Gatlin feierte seinen spektakulären und nur am Ende noch einmal knappen Sieg mit einer Ehrenrunde. „Ja, ich bin ein bisschen überrascht, dass ich gewonnen habe“, sagte der 31 Jahre alte Amerikaner. „Es ist eine Ehre, gegen Usain zu laufen. Er ist eine Legende. Er hat mich dazu inspiriert, ein besserer Athlet und ein besserer Entertainer für das Publikum zu werden.“
Der Olympiasieger von 2004 ist zurzeit so gut in Form wie noch nie seit dem Ende seiner vierjährigen Dopingsperre vor drei Jahren. Vor seinem ersten 100-Meter-Sieg überhaupt gegen Bolt hatte er bereits die Rennen in Doha, Peking und Eugene gewonnen. Erst Olympiasieger und Weltrekordler, dann ein prominenter Dopingfall, jetzt der überraschende Bolt-Bezwinger: Gatlins Karriere ist eine der turbulentesten der Leichtathletik-Geschichte.
Aus deutscher Sicht war das Diamond-League-Meeting im Stadio Olimpico mit drei Siegen ebenfalls ein Erfolg. Speerwerferin Christina Obergföll feierte bereits ihren dritten Sieg nacheinander in der lukrativen Serie.

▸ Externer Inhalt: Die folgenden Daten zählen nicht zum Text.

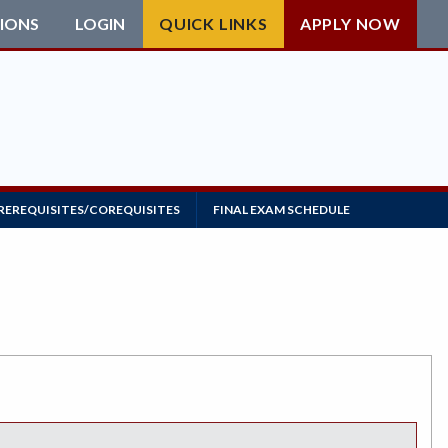
IONS
LOGIN
QUICK LINKS
APPLY NOW
REREQUISITES/COREQUISITES
FINAL EXAM SCHEDULE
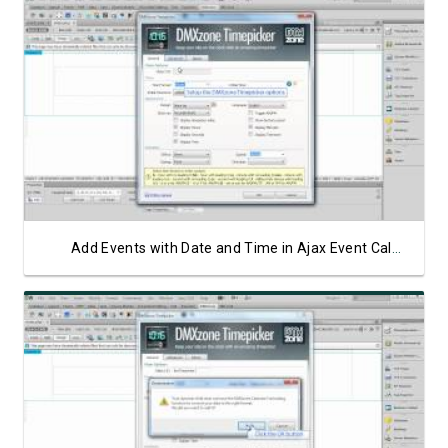
Watch Video
Add Events with Date and Time in Ajax Event Calendar
Watch Video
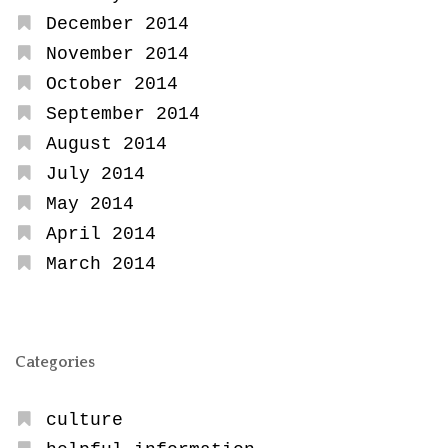
December 2014
November 2014
October 2014
September 2014
August 2014
July 2014
May 2014
April 2014
March 2014
Categories
culture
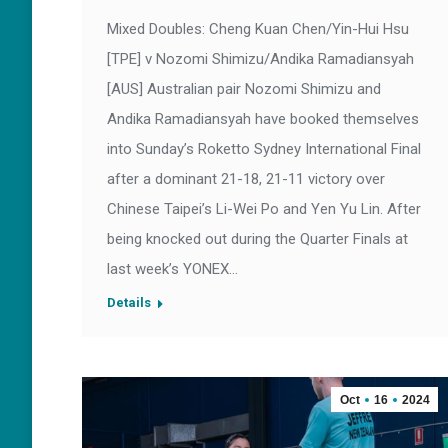
Mixed Doubles: Cheng Kuan Chen/Yin-Hui Hsu
[TPE] v Nozomi Shimizu/Andika Ramadiansyah
[AUS] Australian pair Nozomi Shimizu and
Andika Ramadiansyah have booked themselves
into Sunday’s Roketto Sydney International Final
after a dominant 21-18, 21-11 victory over
Chinese Taipei’s Li-Wei Po and Yen Yu Lin. After
being knocked out during the Quarter Finals at
last week’s YONEX…
Details
Oct
16
2024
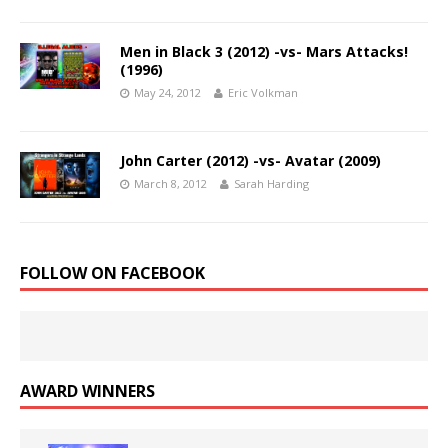
Men in Black 3 (2012) -vs- Mars Attacks!
(1996)
May 24, 2012
Eric Volkman
John Carter (2012) -vs- Avatar (2009)
March 8, 2012
Sarah Harding
FOLLOW ON FACEBOOK
AWARD WINNERS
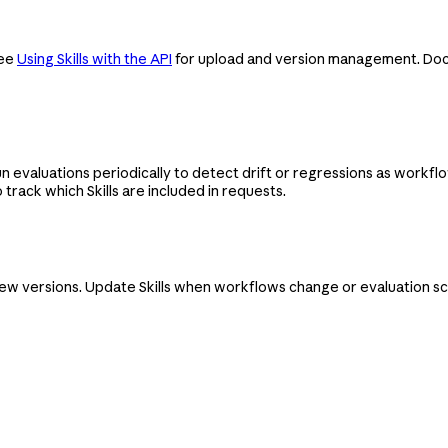
See
Using Skills with the API
for upload and version management. Docum
 evaluations periodically to detect drift or regressions as workflo
 track which Skills are included in requests.
new versions. Update Skills when workflows change or evaluation sco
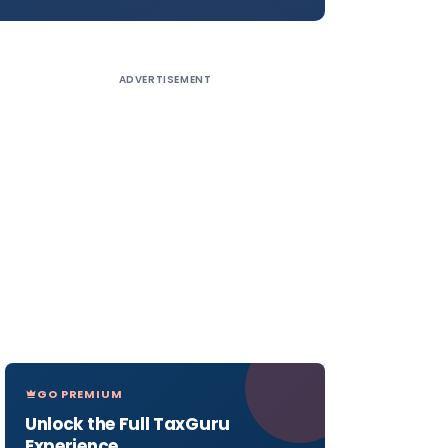
ADVERTISEMENT
GO PREMIUM
Unlock the Full TaxGuru
Experience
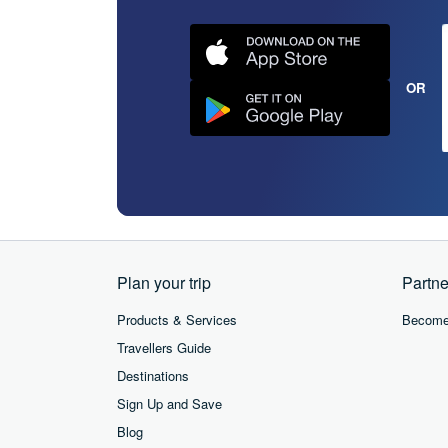
OR
Plan your trip
Partne
Products & Services
Become 
Travellers Guide
Destinations
Sign Up and Save
Blog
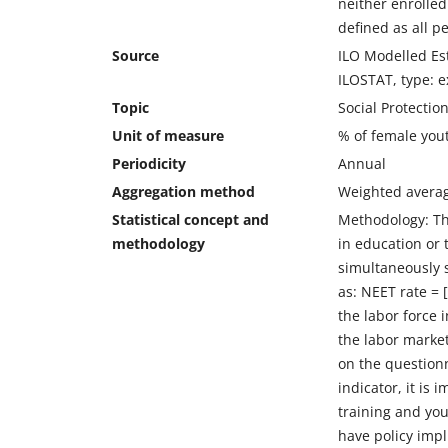
neither enrolled 
defined as all p
Source
ILO Modelled Est
ILOSTAT, type: e
Topic
Social Protecti
Unit of measure
% of female you
Periodicity
Annual
Aggregation method
Weighted avera
Statistical concept and
Methodology: Th
methodology
in education or 
simultaneously 
as: NEET rate = 
the labor force 
the labor market
on the questionn
indicator, it is
training and you
have policy impl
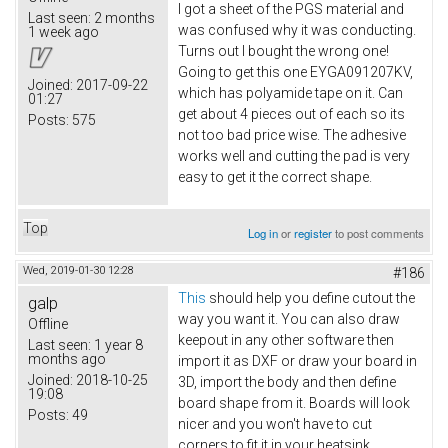
I got a sheet of the PGS material and
Last seen:
2 months
was confused why it was conducting.
1 week ago
Turns out I bought the wrong one!
Going to get this one EYGA091207KV​,
Joined:
2017-09-22
which has polyamide tape on it. Can
01:27
get about 4 pieces out of each so its
Posts:
575
not too bad price wise. The adhesive
works well and cutting the pad is very
easy to get it the correct shape.
Top
Log in
or
register
to post comments
Wed, 2019-01-30 12:28
#186
This
should help you define cutout the
galp
way you want it. You can also draw
Offline
keepout in any other software then
Last seen:
1 year 8
months ago
import it as DXF or draw your board in
Joined:
2018-10-25
3D, import the body and then define
19:08
board shape from it. Boards will look
Posts:
49
nicer and you won't have to cut
corners to fit it in your heatsink.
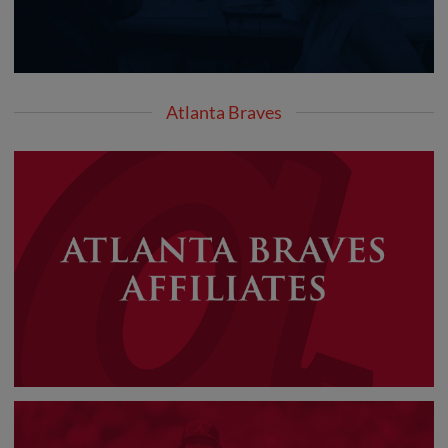
Atlanta Braves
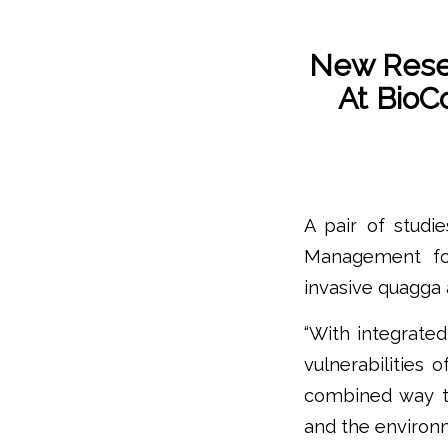
New Rese
At BioC
A pair of studi
Management fo
invasive quagga a
“With integrate
vulnerabilities 
combined way t
and the environm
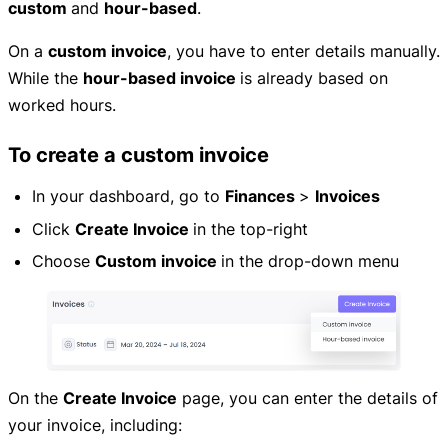
custom
and
hour-based
.
On a
custom invoice
, you have to enter details manually.
While the
hour-based invoice
is already based on
worked hours.
To create a custom invoice
In your dashboard, go to
Finances
>
Invoices
Click
Create Invoice
in the top-right
Choose
Custom invoice
in the drop-down menu
On the
Create Invoice
page, you can enter the details of
your invoice, including:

Die Olympia-Zweite gewann mit der Weite von 66,45 Metern und liegt damit im sogenannten „Diamond Race“ nach drei von sieben Wettbewerben in ihrer Disziplin mit großem Vorsprung vorn. „Ich bin zufrieden und glücklich mit meinem Ergebnis. Ich bin auf einem guten Weg und in einer guten Form“, sagte die 31-Jährige. Zweite wurde Weltmeisterin Maria Abakumowa aus Russland (64,03).
David Storl gewann überlegen das Kugelstoßen, war mit seiner Leistung aber nicht zufrieden. „Das war ein Scheiß-Wettkampf. Ich freue mich über den Sieg, aber ich bin noch zu langsam. Mir fehlt die Spritzigkeit“, sagte der Weltmeister aus Chemnitz. Der 22-Jährige siegte mit 20,70 Metern vor dem Amerikaner Cory Martin (20,54) und dem Kanadier Dylan Armstrong (20,29). Ex-Weltmeister Reese Hoffa (USA) enttäuschte als Fünfter (20,23), Olympiasieger Tomasz Majewski aus Polen wurde sogar nur Zehnter (19,68). „Heute war ich der Einäugige unter den Blinden“, sagte Storl.
Stabhochspringer Raphael Holzdeppe feierte in Rom seinen bislang größten internationalen Sieg und ließ dabei überraschend auch den Olympiasieger Renaud Lavillenie hinter sich. Der 23 Jahre alte Olympia-Dritte gewann mit der persönlichen Bestleistung von 5,91 Metern vor dem Franzosen (5,86) sowie zwei weiteren Deutschen: Malte Mohr wurde mit 5,86 Metern Dritter, Björn Otto mit 5,80 Metern Vierter. „So ein tolles Ergebnis habe ich nicht erwartet. Jetzt ist mein Ziel, sechs Meter zu springen“, meinte Holzdeppe.
Im Diskuswurf belegte die erst 19 Jahre alte Junioren- Weltmeisterin Anna Rüh mit 62,40 Metern einen starken vierten Platz. Weitspringerin Sosthene Moguenara wurde bei ihrem Diamond-League- Debüt mit einer Saison-Bestleistung von 6,68 Metern Siebte. Zur Erfüllung der WM-Norm fehlten der 23-Jährigen nur sieben Zentimeter.
Marie-Laurence Jungfleisch übersprang in einem Weltklasse- Hochsprung-Feld 1,88 Meter und wurde Sechste. Für die zweifache Weltmeisterin Blanka Vlasic aus Kroatien reichten in ihrem zweiten Wettkampf nach fast zweijähriger Verletzungspause selbst 1,95 Meter nur zum dritten Platz. Die beiden Russinnen Anna Tschitscherowa und Swetlana Schkolina teilten sich mit 1,98 Metern den Sieg.